Tauba Auerbach and Yuji Agematsu: Meander 
July 16–October 16, 2022

This exhibition pairs new work by Tauba Auerbach and Yuji Agematsu, across parallel galleries in the Lunder Center at Stone Hill, under the rubric of the meander, as both noun and verb, motif and method. For Auerbach (b. 1981, San Francisco; lives and works in New York), this twisting, self-avoiding line traces global traditions of ornament as much as physical waveforms and space-filling curves in geometry. The artist’s restless experimentation in a range of media produces work that is as rigorous as it is visually arresting: calligraphic drawing, infrared imaging, and large-format painting are all part of Auerbach’s complex and expanding universe.

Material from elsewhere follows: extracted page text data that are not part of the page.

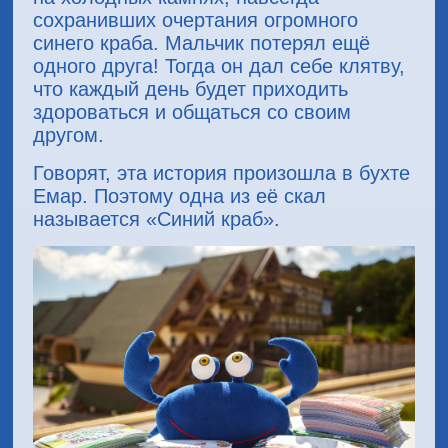
сохранивших очертания огромного
синего краба. Мальчик потерял ещё
одного друга! Тогда он дал себе клятву,
что каждый день будет приходить
здороваться и общаться со своим
другом.
Говорят, эта история произошла в бухте
Емар. Поэтому одна из её скал
называется «Синий краб».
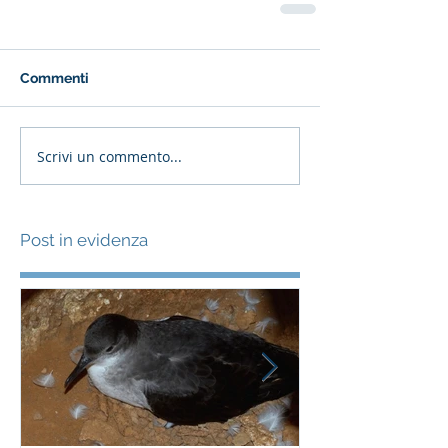
Commenti
Scrivi un commento...
Post in evidenza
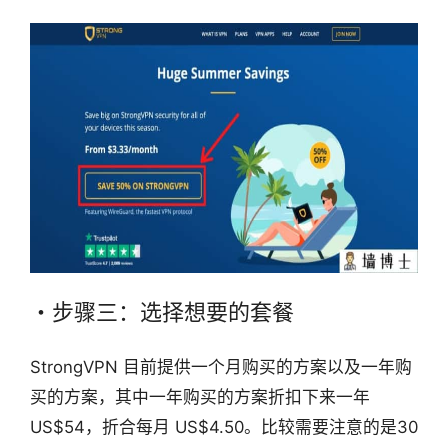
・步骤三：选择想要的套餐
StrongVPN 目前提供一个月购买的方案以及一年购
买的方案，其中一年购买的方案折扣下来一年
US$54，折合每月 US$4.50。比较需要注意的是30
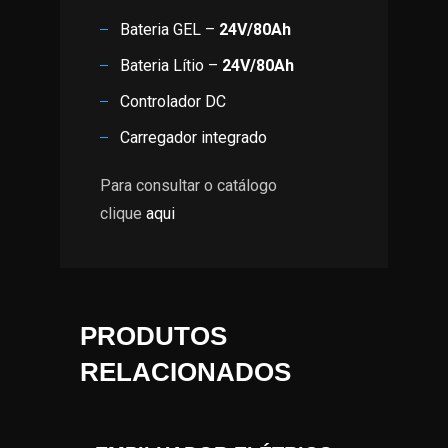
Bateria GEL –
24V/80Ah
Bateria Lítio –
24V/80Ah
Controlador DC
Carregador integrado
Para consultar o catálogo
clique
aqui
PRODUTOS
RELACIONADOS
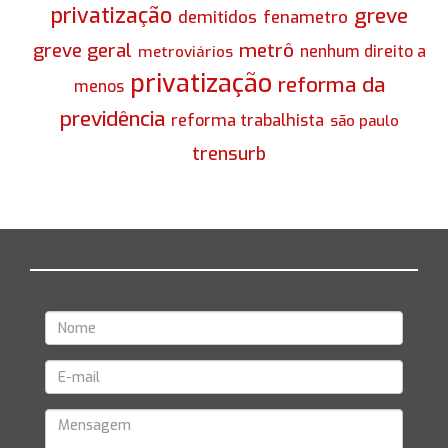
privatização
greve
demitidos
fenametro
greve geral
metrô
nenhum direito a
metroviários
privatização
reforma da
menos
previdência
reforma trabalhista
são paulo
trensurb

For Agematsu (b. 1956, Kanagawa, Japan, lives and works in New York) and his practice of walking, collecting, and archiving, meander implies drift—both his own paths through New York City and those of other people and things. Agematsu’s handheld sculptures are like small worlds. The flotsam he finds—a foil wrapper, spent fireworks, a fishbone—interest him both aesthetically and anthropologically. Each one marks the time of the artist’s daily ritual, the space of the city, and its movement of people and things.

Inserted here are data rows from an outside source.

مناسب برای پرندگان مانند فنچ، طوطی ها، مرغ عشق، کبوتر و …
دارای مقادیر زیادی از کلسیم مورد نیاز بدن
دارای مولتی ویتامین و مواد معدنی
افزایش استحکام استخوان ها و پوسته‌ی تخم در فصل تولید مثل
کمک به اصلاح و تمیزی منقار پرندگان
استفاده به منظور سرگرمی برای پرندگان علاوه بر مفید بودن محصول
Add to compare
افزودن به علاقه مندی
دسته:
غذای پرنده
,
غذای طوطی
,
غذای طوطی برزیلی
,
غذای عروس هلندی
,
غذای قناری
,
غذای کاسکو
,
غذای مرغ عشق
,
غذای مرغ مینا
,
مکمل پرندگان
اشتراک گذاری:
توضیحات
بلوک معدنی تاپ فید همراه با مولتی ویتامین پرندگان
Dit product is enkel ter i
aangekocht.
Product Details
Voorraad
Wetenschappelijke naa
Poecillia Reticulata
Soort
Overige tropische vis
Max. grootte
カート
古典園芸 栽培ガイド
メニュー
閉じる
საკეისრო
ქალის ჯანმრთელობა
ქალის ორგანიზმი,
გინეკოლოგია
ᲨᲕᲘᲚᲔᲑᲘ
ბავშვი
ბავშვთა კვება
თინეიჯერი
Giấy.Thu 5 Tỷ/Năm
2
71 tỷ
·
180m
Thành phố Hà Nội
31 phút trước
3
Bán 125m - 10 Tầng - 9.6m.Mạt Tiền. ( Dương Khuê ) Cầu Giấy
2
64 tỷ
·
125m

In plainly different ways, both artists study the rules that govern flows of matter and energy in the universe, between chaos and order, intuition and analysis, the minute and the massive.

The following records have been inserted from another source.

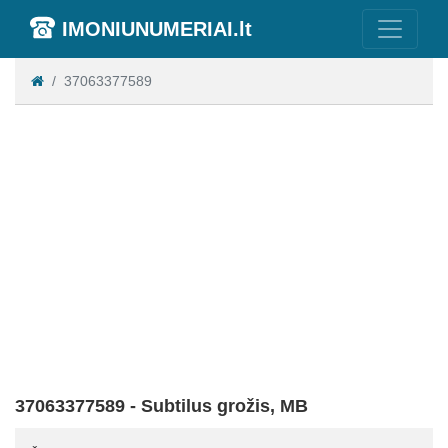
IMONIUNUMERIAI.lt
37063377589
37063377589 - Subtilus grožis, MB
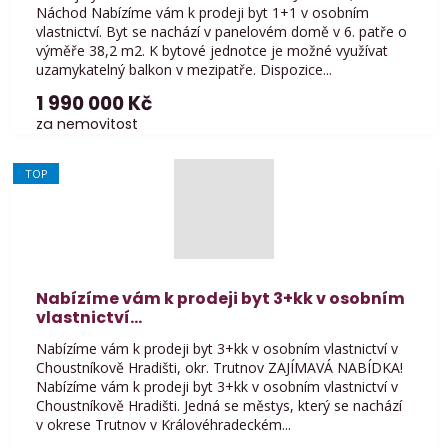
Náchod Nabízíme vám k prodeji byt 1+1 v osobním
vlastnictví. Byt se nachází v panelovém domě v 6. patře o
výměře 38,2 m2. K bytové jednotce je možné využívat
uzamykatelný balkon v mezipatře. Dispozice...
1 990 000 Kč
za nemovitost
TOP
Nabízíme vám k prodeji byt 3+kk v osobním
vlastnictví...
Nabízíme vám k prodeji byt 3+kk v osobním vlastnictví v
Choustníkově Hradišti, okr. Trutnov ZAJÍMAVÁ NABÍDKA!
Nabízíme vám k prodeji byt 3+kk v osobním vlastnictví v
Choustníkově Hradišti. Jedná se městys, který se nachází
v okrese Trutnov v Královéhradeckém...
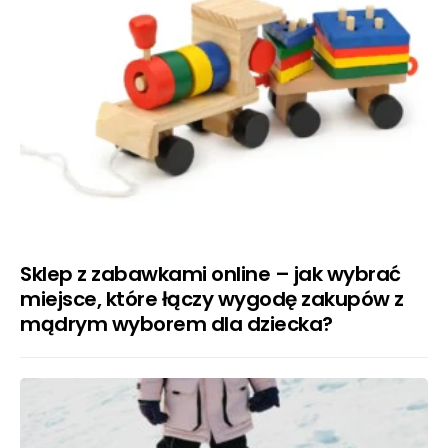
Sklep z zabawkami online – jak wybrać
miejsce, które łączy wygodę zakupów z
mądrym wyborem dla dziecka?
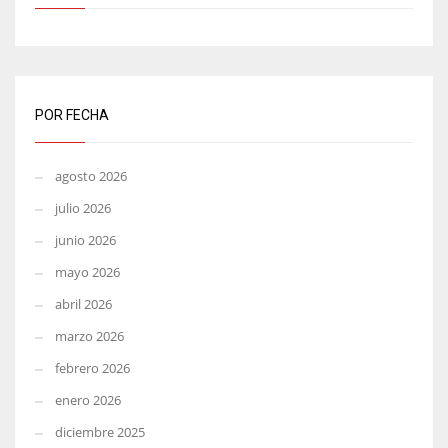
POR FECHA
agosto 2026
julio 2026
junio 2026
mayo 2026
abril 2026
marzo 2026
febrero 2026
enero 2026
diciembre 2025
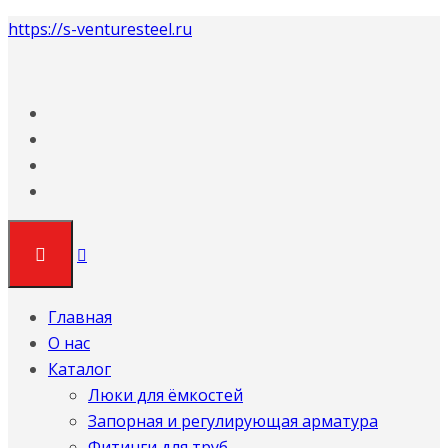
https://s-venturesteel.ru
Главная
О нас
Каталог
Люки для ёмкостей
Запорная и регулирующая арматура
Фитинги для труб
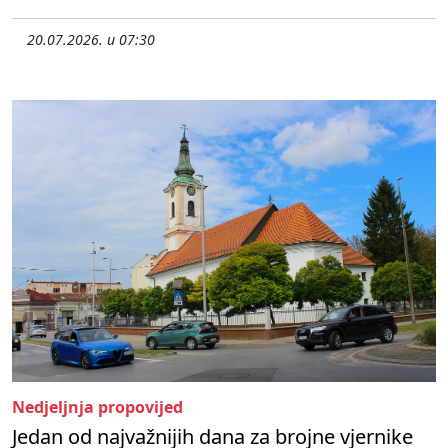
20.07.2026. u 07:30
Nedjeljnja propovijed
Jedan od najvažnijih dana za brojne vjernike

This exhibition is organized by the Clark Art Institute and curated by Robert Wiesenberger, associate curator of contemporary projects.

Also on view this summer is Tomm El-Saieh: Imaginary City, presented in public spaces around the Clark. The large-format, abstract paintings of Tomm El-Saieh (b. 1984, Port-au-Prince; lives and works in Miami) teem with dense and dynamic marks that evoke ornament, language, and architecture. By variously layering and erasing his linework and using vibrant color to optically push or pull his pictures, El-Saieh creates rhythmic, all-over compositions from which larger forms appear to emerge—testing both the limits of perception and expectations about abstraction.

The exhibition title comes from one of the works in the show (Vilaj Imaginé) and refers to a cityscape theme common in Haitian art. El-Saieh’s paintings, which resemble informal urban plans, likewise develop intuitively, without the use of preparatory studies or outlines. For the artist, who has been unable to return to his birthplace in recent years due to the instability there, Port-au-Prince now also exists mainly as a figure in his memory and imagination—a site of joy and trauma, potential and uncertainty.

This yearlong exhibition, on view through December 31, 2022, is free and open to the public.

This exhibition is organized by the Clark Art Institute and curated by Robert Wiesenberger, associate curator of contemporary projects.